To graduate from an Indian high school and gain admission into a college, it is largely dependent upon your “board.” I’d some-what compare this to the ACT/SAT standard. So, in the US, some areas had more ACT takers than SAT takers. Now, imagine that based on what test you took, that determined what schools you could apply for admission. Then, imagine that to even sit to take the test, you had to make sure your schools taught to that test. It is more encompassing than that but I hope that helps you see what I’m saying.
The next consideration for school is sorta dependent upon the length of stay in India. If we don’t plan to be there through high school (grade 10, as India does a 10 grades + 2 for a college (or precollege equivalency), and then a +3 for bachelor’s degree (except a few degrees which are 4), then it really doesn’t matter if our kids can’t sit for a specific entrance exam.
School in Mumbai, India: Types
SSC – this is the state board. This school would likely have a “batch” of English-taught students, and a batch of Marathi-taught students. But both would have some classes to teach the other language. These schools generally are very academically-focused
CBSE– this is the central government board. It is approached very specifically and unit based and the curricula is updated regularly. It is some-what more “well-rounded” than most SSC boards (each state would have their own). There would be two exams in English to graduate and one in science.
ICSE – this is another all India board, but is not currently recognized by the central government. If you do not attend an ICSE board you cannot sit for their graduation exams (grade 10 and 12). The curricula is heavy or more rigorous on the sciences as it has three science exams to pass/graduate and only one in English.
NIOS – this is the “open” school option. This was created to help have at least some education for more kids with the Right to Education movement. There are a variety of schools affiliated with NIOS and also an online option.

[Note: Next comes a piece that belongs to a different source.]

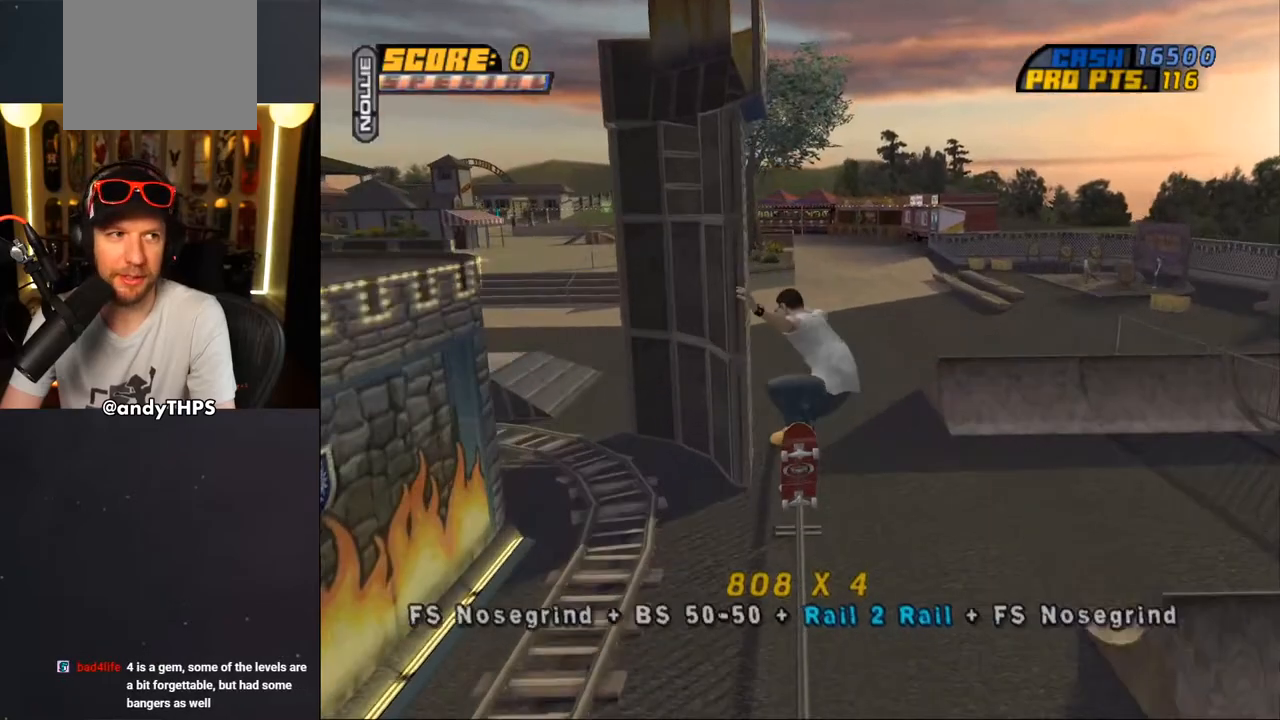
{"buttons": ["TRIANGLE"], "left_stick": "center", "right_stick": "center", "events": [[233, "CROSS", "up"], [233, "TRIANGLE", "down"], [350, "CROSS", "down"], [400, "CROSS", "up"]]}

International schools – These offer usually a ICSE or IGCSE or International Baccalaureate option. Some will offer Caimbridge education (or A-levels). Plus, there are a few schools affiliated with a few countries. These, however, are almost all outside of our price range. For example, kindergarten at the American School of Bombay is $30,000. Yes, US dollars. We have two kids and need to live somewhere.
Then of course we have the option of homeschooling. Homeschooling, due to the Right to Education is pseudo-legal. It hasn’t been ruled illegal, but it is very much looked down upon. Also, since some boards are hard to “sit” if you don’t take their syllabus, some parents fear homeschooling. But, there is a growing network of homeschoolers in India. I’ve followed and been watching their facebook group for almost two years now, “just in case.” If we were to stay through high school as home schoolers, the kiddos would need to sit for an exam for admission to college in India, assuming they wanted to attend college there too!
There are a few “alternative” education schools but most end up following a board toward the end. For example there are some Waldorf schools that are “true” and some “inspired.”
However, I’m a true Montessorian. Love how it is for my daughter and so my son will join in June as well (school year starts in June), assuming he decides to poop on the potty. There’s only one Montessori that continues beyond primary (3-6 year old range) in Mumbai, and this year is actually their first year. PLUS, it is a good hour and a half from my husband’s work, so not really within the “local” area of where we will live. We’ll do a true Montessori this year for the kiddos and re-assess for the future. I joke that I’ll convince the school to continue into Elementary the following year, just need to use the AMI website to try to import two teachers from abroad since there is very few elementary certified AMI teachers in India. Of course, that’s assuming I’m not totally unable to adjust. I figure anyone can make it a year somewhere. So, we’ll take this year with the Montessori school and then go from there.
The school will not teach Marathi, but will have some Hindi. The script is the same, many words are the same. We will also have a lot of Marathi-speaking neighbors (depending on where we live) as well as a live-in nanny who speaks Marathi. Thus, we should get what we need out of our stay there as well a a lot more! Also, my husband did not notice any non-Indian kids at the school, so they will be surrounded by some kids who may not speak much English at home, so that may help with my kids acquiring some more language as well.